▸ **YOUR TASK**: Word for word, please copy the listing below, with its pictures left out.

▸ **INPUT DATA**:
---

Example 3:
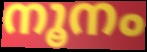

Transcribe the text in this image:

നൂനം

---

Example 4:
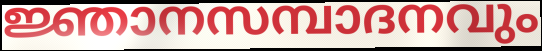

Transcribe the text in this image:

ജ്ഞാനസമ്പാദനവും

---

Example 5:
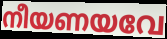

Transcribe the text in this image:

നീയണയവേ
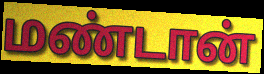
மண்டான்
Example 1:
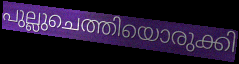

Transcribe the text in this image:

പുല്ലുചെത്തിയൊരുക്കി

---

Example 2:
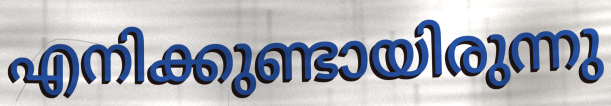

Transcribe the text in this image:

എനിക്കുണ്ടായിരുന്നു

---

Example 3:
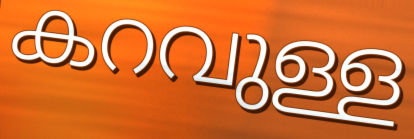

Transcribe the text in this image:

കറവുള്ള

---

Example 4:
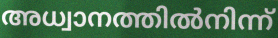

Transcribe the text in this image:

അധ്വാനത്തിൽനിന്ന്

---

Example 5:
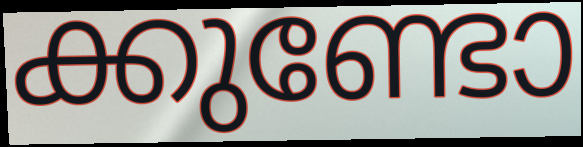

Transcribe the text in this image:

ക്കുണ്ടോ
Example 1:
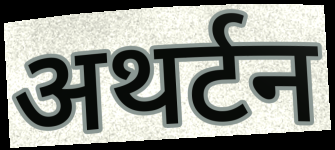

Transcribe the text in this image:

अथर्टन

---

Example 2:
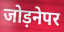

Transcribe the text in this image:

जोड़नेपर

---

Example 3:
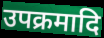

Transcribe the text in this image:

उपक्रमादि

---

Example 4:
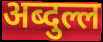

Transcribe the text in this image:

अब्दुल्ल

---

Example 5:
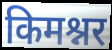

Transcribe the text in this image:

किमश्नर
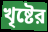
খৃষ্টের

▸ **RESPONSE TO THE TASK**:
---

Example 3:

Transcribe the text in this image:

നൂനം

---

Example 4:

Transcribe the text in this image:

ജ്ഞാനസമ്പാദനവും

---

Example 5:

Transcribe the text in this image:

നീയണയവേ
மண்டான்
Example 1:

Transcribe the text in this image:

പുല്ലുചെത്തിയൊരുക്കി

---

Example 2:

Transcribe the text in this image:

എനിക്കുണ്ടായിരുന്നു

---

Example 3:

Transcribe the text in this image:

കറവുള്ള

---

Example 4:

Transcribe the text in this image:

അധ്വാനത്തിൽനിന്ന്

---

Example 5:

Transcribe the text in this image:

ക്കുണ്ടോ
Example 1:

Transcribe the text in this image:

अथर्टन

---

Example 2:

Transcribe the text in this image:

जोड़नेपर

---

Example 3:

Transcribe the text in this image:

उपक्रमादि

---

Example 4:

Transcribe the text in this image:

अब्दुल्ल

---

Example 5:

Transcribe the text in this image:

किमश्नर
খৃষ্টের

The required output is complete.